Regardless of intent, the effect of the sexually suggestive lyrics (and let’s not pretend they are not), combined in particular with the babygirl imagery is a giant dogwhistle to pedophiles.

Truthfully, I don’t care about the lyrics. The same song with a different video would have received no objection from me — other than my opinion that the song is boring and meh. Again, it’s context.

And though women contributed to writing the song and lyrics, that doesn’t prevent the final product from catering to the male gaze. Women — as well as men and non-binary people — are steeped in our misogynistic and patriarchical society. It is laughable to think that women cannot promote the male gaze when it is so ingrained in our culture.

Who upholds the patriarchy? WOMEN DO.

Final thoughts

The song itself is typical tongue-in-cheek lyrics about sex and melodically boring and repetitive. After repeat listens, the actual single has grown on me but that’s because prolonged exposure to anything will generally make me hate it less. Apart from the music video, I don’t have any particular objection to “Ice Cream.” 

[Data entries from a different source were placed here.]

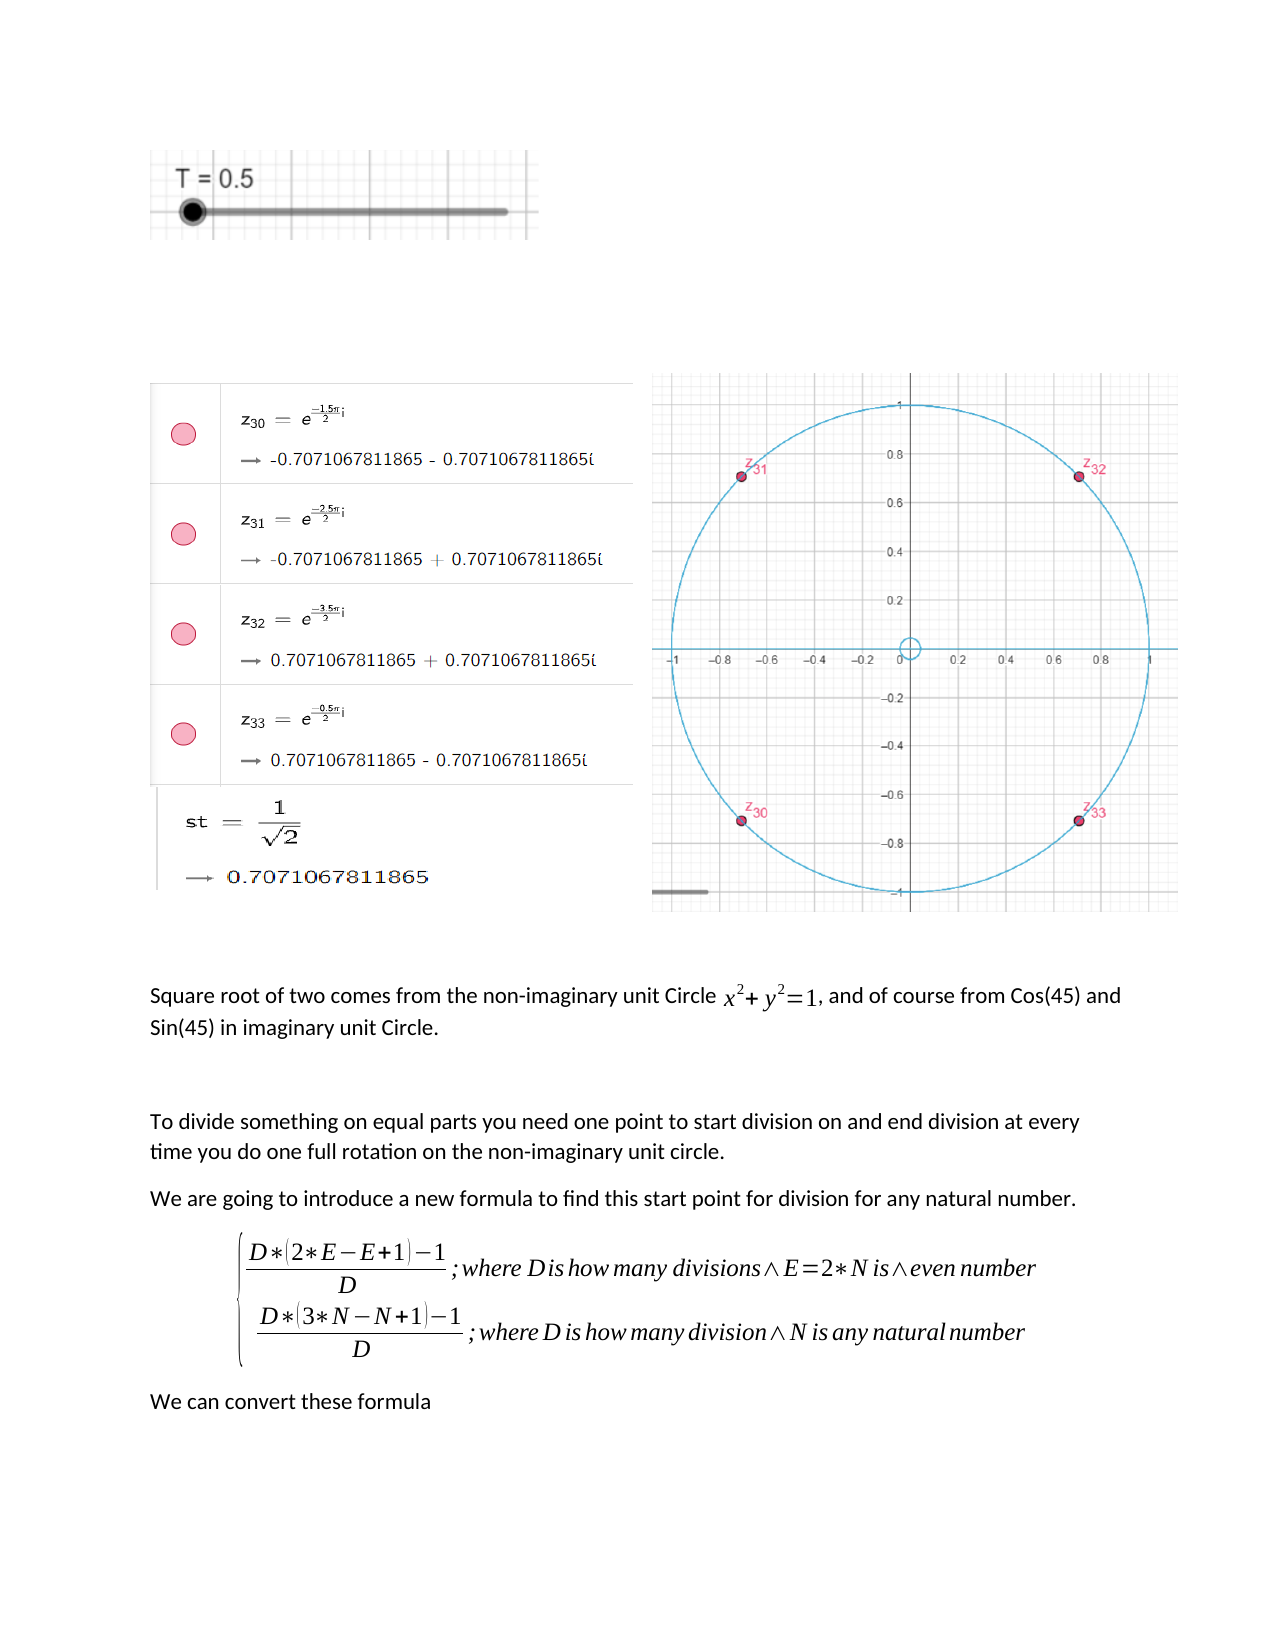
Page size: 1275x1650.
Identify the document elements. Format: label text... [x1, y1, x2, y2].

text We can convert these formula [150, 1387, 1125, 1415]
picture [150, 383, 633, 890]
text We are going to introduce a new formula to find this start point for division for any natural number. [150, 1184, 1125, 1212]
text To divide something on equal parts you need one point to start division on and end division at every time you do one full rotation on the non-imaginary unit circle. [150, 1107, 1125, 1165]
picture [150, 150, 539, 240]
text Square root of two comes from the non-imaginary unit Circle , and of course from Cos(45) and Sin(45) in imaginary unit Circle. [150, 980, 1125, 1041]
picture [652, 373, 1178, 912]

It is the combination of the song and the imagery in the video I find disturbing. And thus, this is also why I find it troubling for young fans. Young fans — regardless of gender identity — will think this video is what being sexy means, that the job of women is to cater to men. 

Of course, it is not the artists’ job to parent children. However, to imply that they have no influence or responsibility in terms of affecting children regarding sex and drugs or anything at all? That is willful denial.

Considering the talent and abilities of BLACKPINK and Selena Gomez, “Ice Cream” is a letdown at best, and the music video is grooming young women for predators at worst.